Start of Provided data

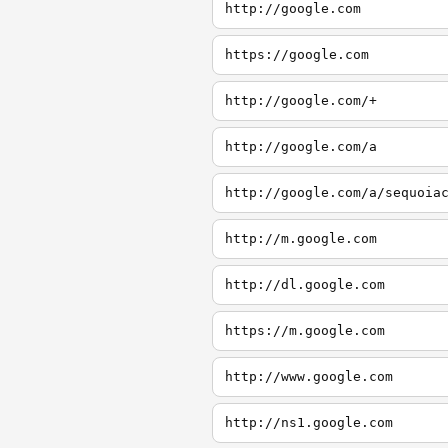
http://google.com
https://google.com
http://google.com/+
http://google.com/a
http://google.com/a/sequoia
http://m.google.com
http://dl.google.com
https://m.google.com
http://www.google.com
http://ns1.google.com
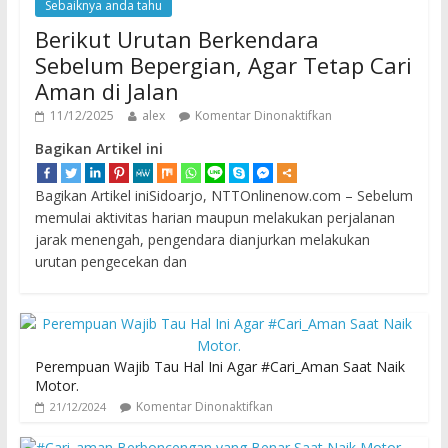
Sebaiknya anda tahu
Berikut Urutan Berkendara
Sebelum Bepergian, Agar Tetap Cari
Aman di Jalan
11/12/2025
alex
Komentar Dinonaktifkan
Bagikan Artikel ini
Bagikan Artikel iniSidoarjo, NTTOnlinenow.com – Sebelum
memulai aktivitas harian maupun melakukan perjalanan
jarak menengah, pengendara dianjurkan melakukan
urutan pengecekan dan
Perempuan Wajib Tau Hal Ini Agar #Cari_Aman Saat Naik
Motor.
Komentar Dinonaktifkan
21/12/2024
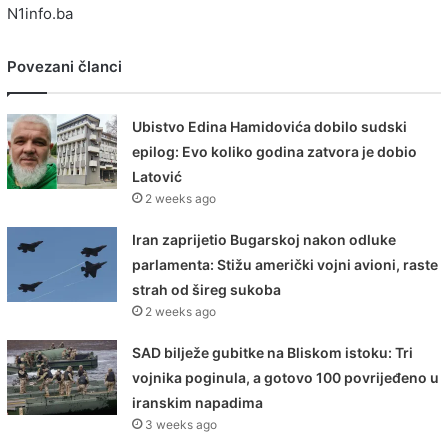
N1info.ba
Povezani članci
Ubistvo Edina Hamidovića dobilo sudski
epilog: Evo koliko godina zatvora je dobio
Latović
2 weeks ago
Iran zaprijetio Bugarskoj nakon odluke
parlamenta: Stižu američki vojni avioni, raste
strah od šireg sukoba
2 weeks ago
SAD bilježe gubitke na Bliskom istoku: Tri
vojnika poginula, a gotovo 100 povrijeđeno u
iranskim napadima
3 weeks ago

End of Provided data

#### Exercise directions
Only the number is wanted: how many lines in the data include the word "google"?

#### Task result
10